What is meant by Rotary Incremental Encoder Index Pulse "Gating"?
May 7, 2020
An INDEX PULSE is a digital signal generated from an incremental encoder on an individual output channel, once per revolution. This unique pulse may be used for several purposes:
- In conjunction with a counter, it can be used to track the total number of shaft rotations.
- It may be used to reset a counter if it must be reset to zero once per encoder shaft revolution.
- Most commonly, it is used in servo motor applications that require total system synchronization. It is in effect a position verification pulse used to ensure that sensor feedback, motor controller and the related equipment are all working together properly to control speed, acceleration or the position once per revolution.
- The pulse can be used to return a system to a known physical alignment position.
- The pulse can be used to improve encoder and system accuracy.
The width of the index pulse, also referred to as the Z channel, relative to the A and B channels can vary from 360 electrical degrees 90 electrical degrees. An index pulse should never be wider than two rising edges of either the A or B channel pulses.
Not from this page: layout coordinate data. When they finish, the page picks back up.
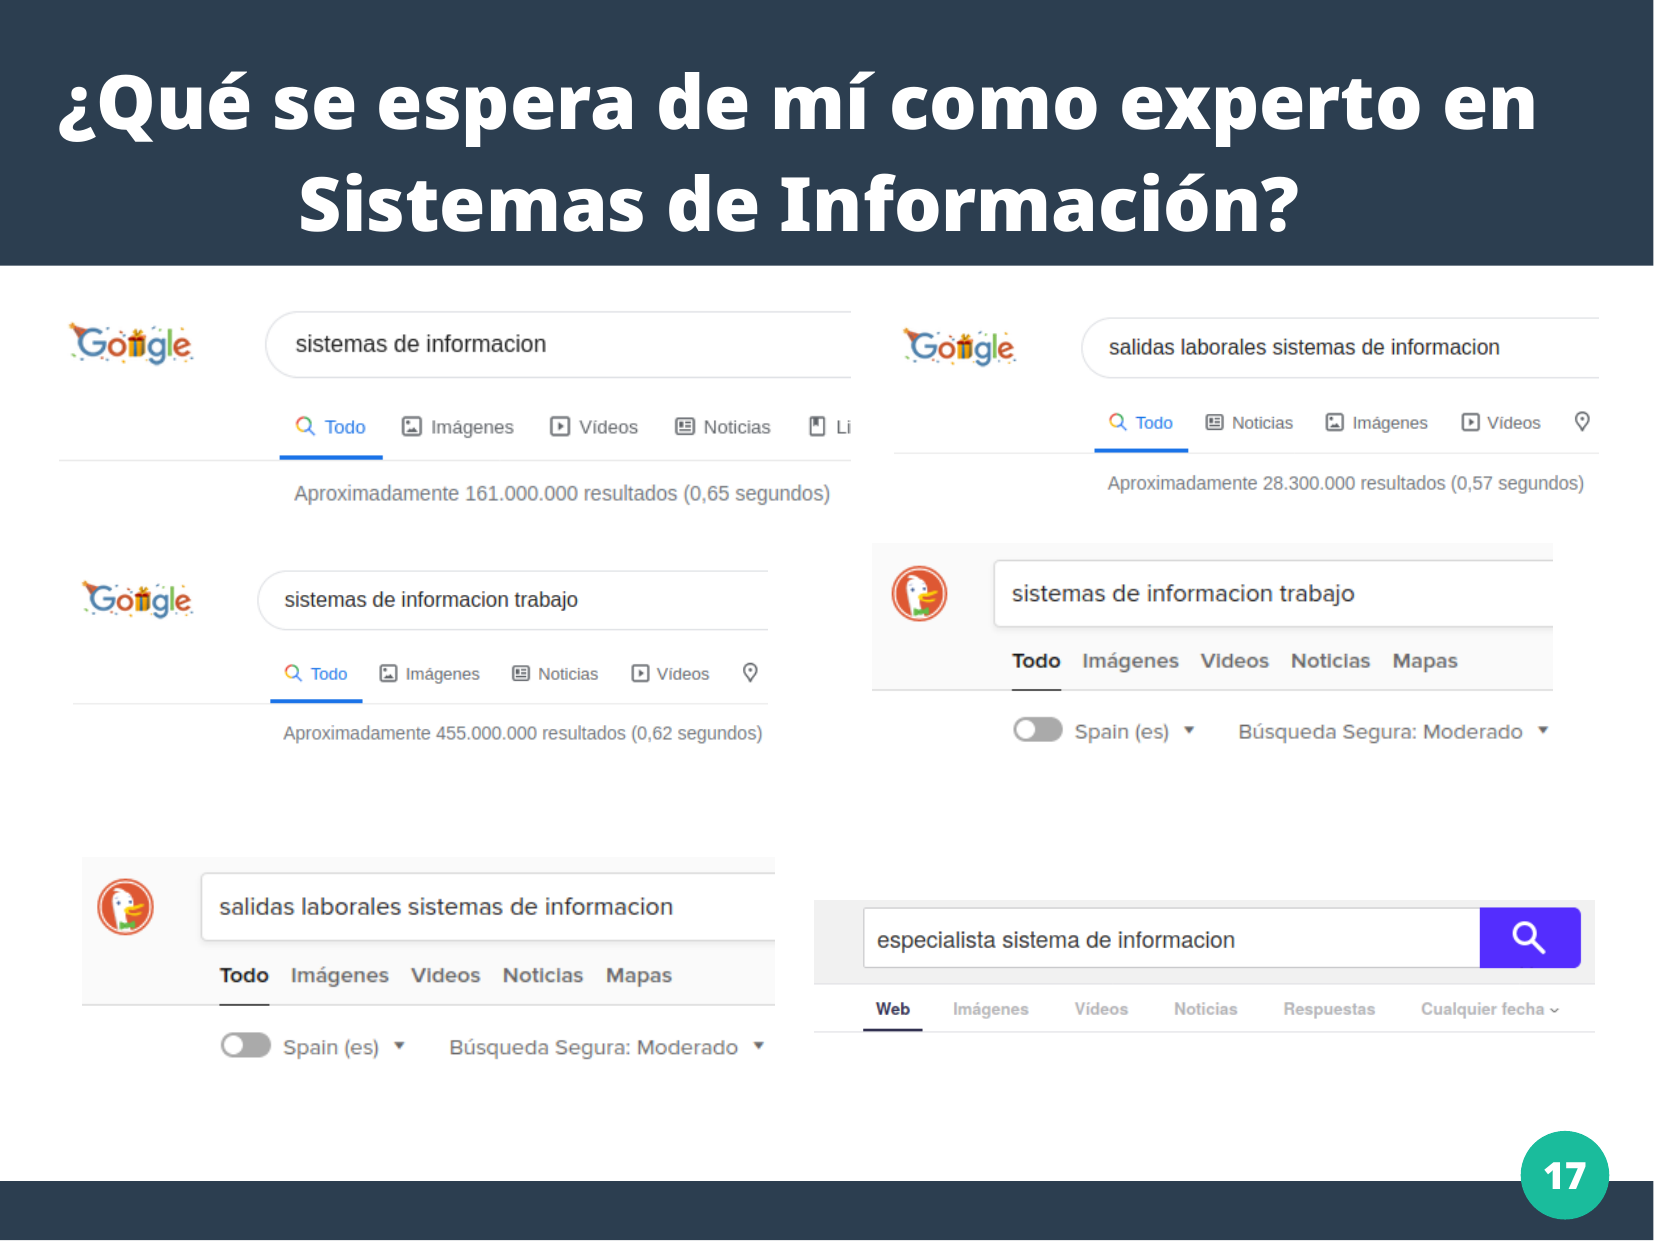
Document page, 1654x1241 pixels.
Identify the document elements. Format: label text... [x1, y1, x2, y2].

picture [59, 307, 851, 527]
picture [814, 900, 1595, 1063]
picture [82, 857, 775, 1075]
picture [872, 543, 1553, 762]
picture [894, 307, 1599, 515]
title ¿Qué se espera de mí como experto en Sistemas de Información? [59, 49, 1595, 207]
picture [73, 555, 768, 767]
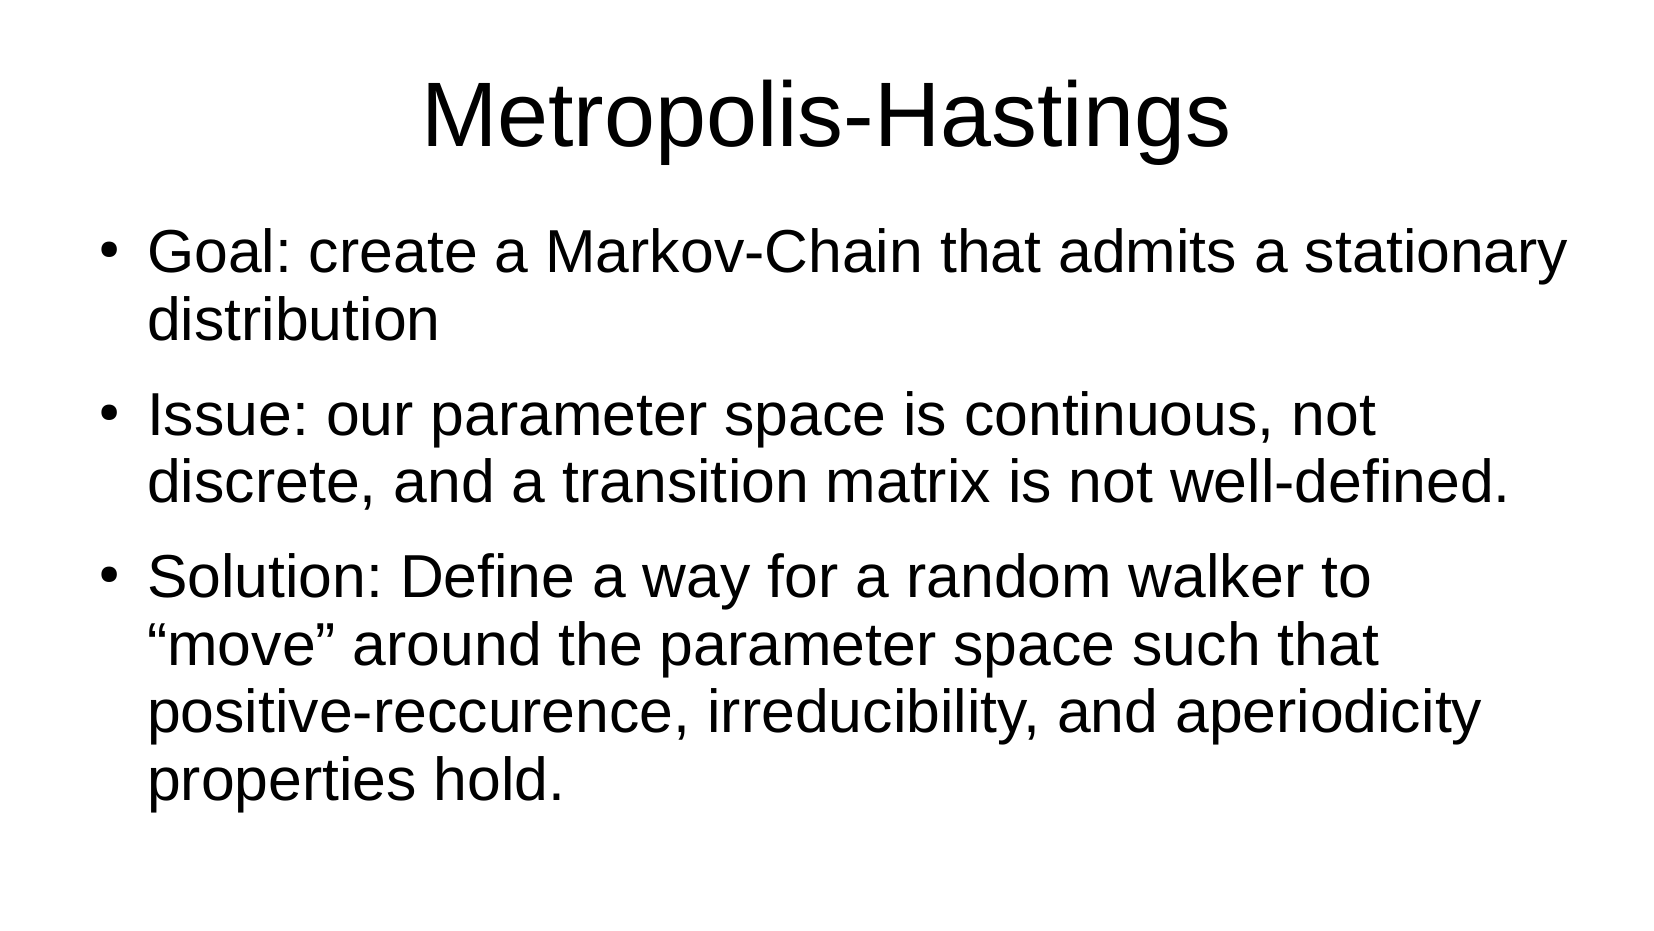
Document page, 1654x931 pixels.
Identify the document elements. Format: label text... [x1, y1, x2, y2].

list Goal: create a Markov-Chain that admits a stationary distribution Issue: our parameter space is continuous, not discrete, and a transition matrix is not well-defined. Solution: Define a way for a random walker to “move” around the parameter space such that positive-reccurence, irreducibility, and aperiodicity properties hold. [82, 217, 1571, 826]
title Metropolis-Hastings [82, 37, 1571, 193]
An ungated index is the widest option for an index pulse. This pulse is typically referred to as 360 electrical degrees and has a maximum width of 540 electrical degrees.
A gated index pulse is used to improve system accuracy but also requires the system to be able to read the Z channel at a faster rate. Gating is the truncating of the Z pulse’s width. Gating comes in either 180 or 90 electrical degrees. Users have many options how the Z pulse is gated to the A and/or B channels. Index gated to 180 degrees is either linked to A or B in their high state or to A or B in their low state. Index gated to 90 degrees has the options of gating Z pulse to A and B in their high state or A and B in their low state.